# ML Pipeline Preparation
Follow the instructions below to help you create your ML pipeline.
### 1. Import libraries and load data from database.
- Import Python libraries
- Load dataset from database with [`read_sql_table`](https://pandas.pydata.org/pandas-docs/stable/generated/pandas.read_sql_table.html)
- Define feature and target variables X and Y

In [1]:
# import libraries
import re
import numpy as np
import pandas as pd
from nltk.corpus import stopwords
from nltk.tokenize import word_tokenize
from nltk.stem import WordNetLemmatizer
from sklearn.feature_extraction.text import CountVectorizer, TfidfTransformer
from sklearn.model_selection import train_test_split
from sklearn.multioutput import MultiOutputClassifier
from sklearn.ensemble import RandomForestClassifier
from sklearn.pipeline import Pipeline
from sklearn.metrics import classification_report, accuracy_score, confusion_matrix, f1_score

import warnings 
warnings.filterwarnings('ignore')

In [2]:
# load data from database
from sqlalchemy import create_engine
engine = create_engine('sqlite:///../data/disaster_response.db')
df = pd.read_sql_table('features', engine) 
X = df['message']
y = df.iloc[:,4:]

### 2. Write a tokenization function to process your text data

In [3]:
def tokenize(text):
    # Normalize text
    text = re.sub(r"[^a-zA-Z0-9]", " ", text.lower())
    
    # Tokenize text
    words = word_tokenize(text)
    
    # Remove stop words
    words = [w for w in words if w not in stopwords.words("english")]
    
    # Lemmatization
    lemmed = [WordNetLemmatizer().lemmatize(w) for w in words]

    # Stemming
    # stemmed = [PorterStemmer().stem(w) for w in lemmed]
    
    return lemmed
    

### Test Tokenization Function

In [4]:
# test out function
for message in X.sample(5):
    tokens = tokenize(message)
    print(message)
    print(tokens, '\n')

Please, we need food, medication etc.
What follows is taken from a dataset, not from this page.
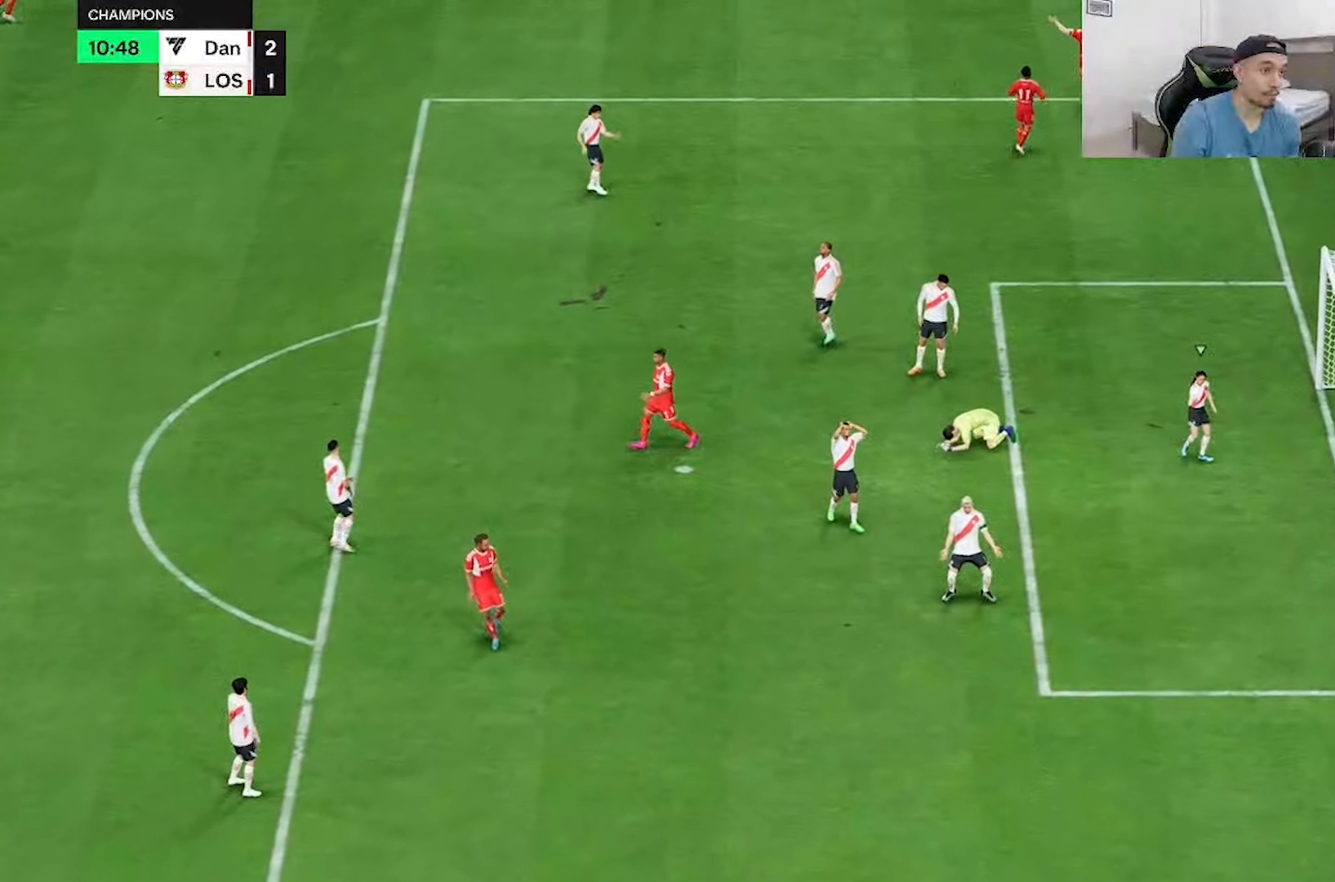
{"dt_ms": 500, "buttons": [], "left_stick": "center", "right_stick": "center", "events": []}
WE are in the croix-des-mission, Rail road, original impass ( dead end ) #17. Thanks
['please', 'need', 'food', 'medication', 'etc', 'croix', 'de', 'mission', 'rail', 'road', 'original', 'impass', 'dead', 'end', '17', 'thanks'] 

I need more infos about the country 
['need', 'info', 'country'] 

Big problem that we have in Barade, we are asking Digi to see what it can do for us so we do not die of food starvation. Ok Thank you.
['big', 'problem', 'barade', 'asking', 'digi', 'see', 'u', 'die', 'food', 'starvation', 'ok', 'thank'] 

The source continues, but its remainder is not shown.